A case for capabilities work on AI as net positive

Edit: Changed the title.

Or, why I no longer agree with the standard LW position on AI anymore.

In a sense, this is sort of a weird post compared to what LW usually posts on AI.

A lot of this is going to depend on some posts that changed my worldview on AI risk, and they will be linked below:

Deceptive alignment skepticism sequence, especially the 2nd post in the sequence is here:


Evidence of the natural abstractions hypothesis in action:



Summary: The big updates I made was that deceptive alignment was way more unlikely than I thought, and given that deceptive alignment was a big part of my model of how AI risk would happen (about 30-60% of my probability mass was on that failure mode), that takes a big bite out of the probability mass of extinction enough to make increasing AI capabilities having positive expected value.

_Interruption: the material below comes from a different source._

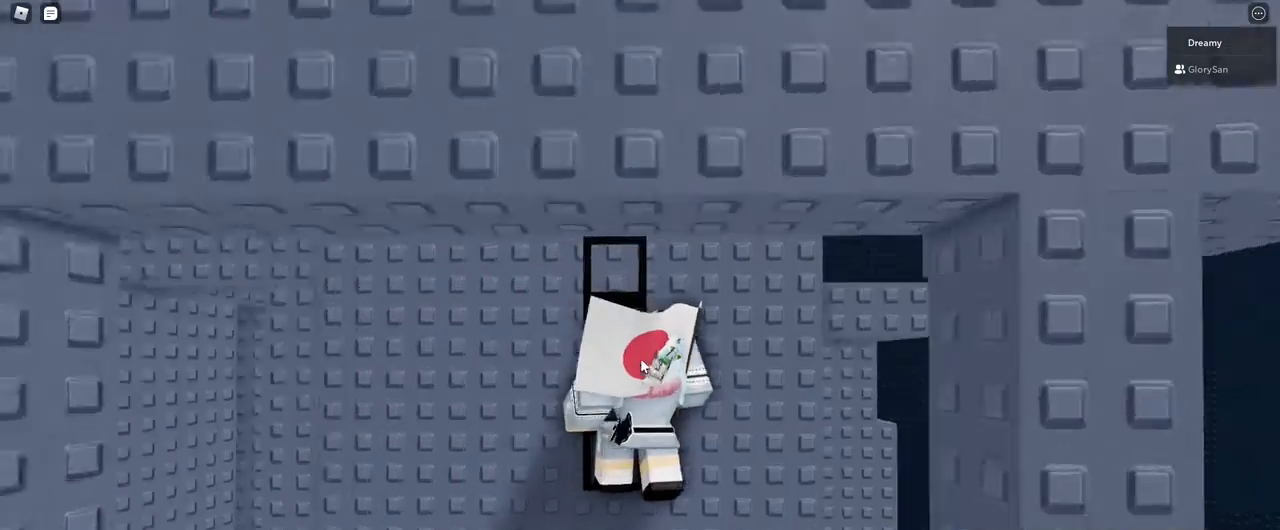
{"keys": [], "mouse": ["right"], "events": []}
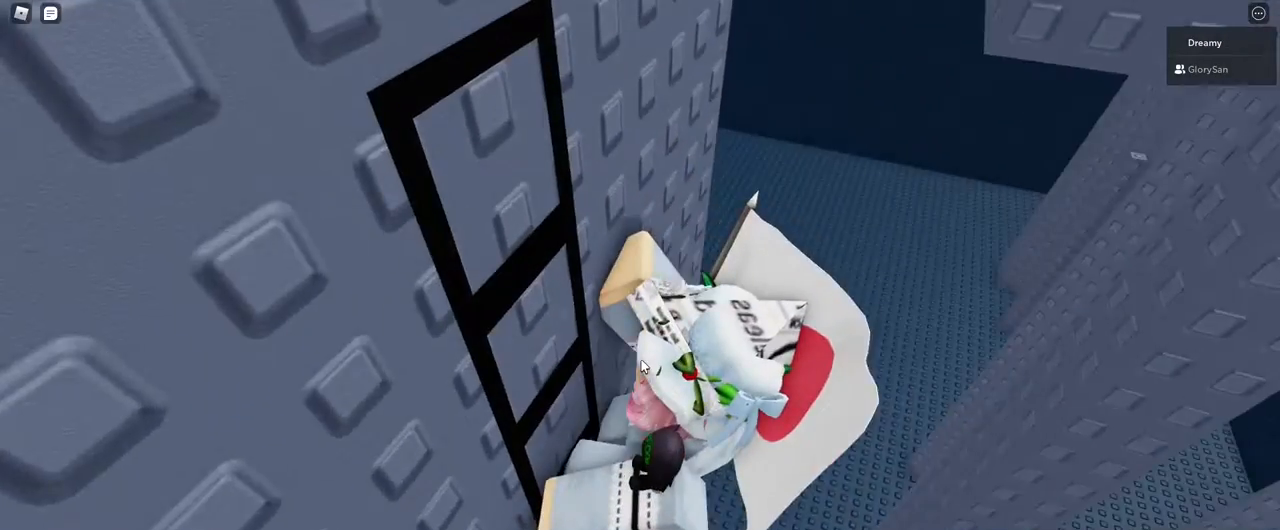
{"keys": [], "mouse": ["right"], "events": []}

Combine this with the evidence that at least some form of the natural abstractions hypothesis is being borne out by empirical evidence, and I now think the probabilities of AI risk have steeply declined to only 0.1-10%, and all of that probability mass is plausibly reducible to ridiculously low numbers by going to the stars and speeding up technological progress.

In other words, I now believe a significant probability, on the order of 50-70%, that alignment is solved by default.

EDIT: While I explained why I increased my confidence in alignment by default in response to Shiminux, I now believe that for now I was overconfident on the precise probabilities on alignment by default.

What implications does this have, if this rosy picture is correct?

The biggest implication is that technological progress looks vastly positive, compared to what most LWers and the general public think.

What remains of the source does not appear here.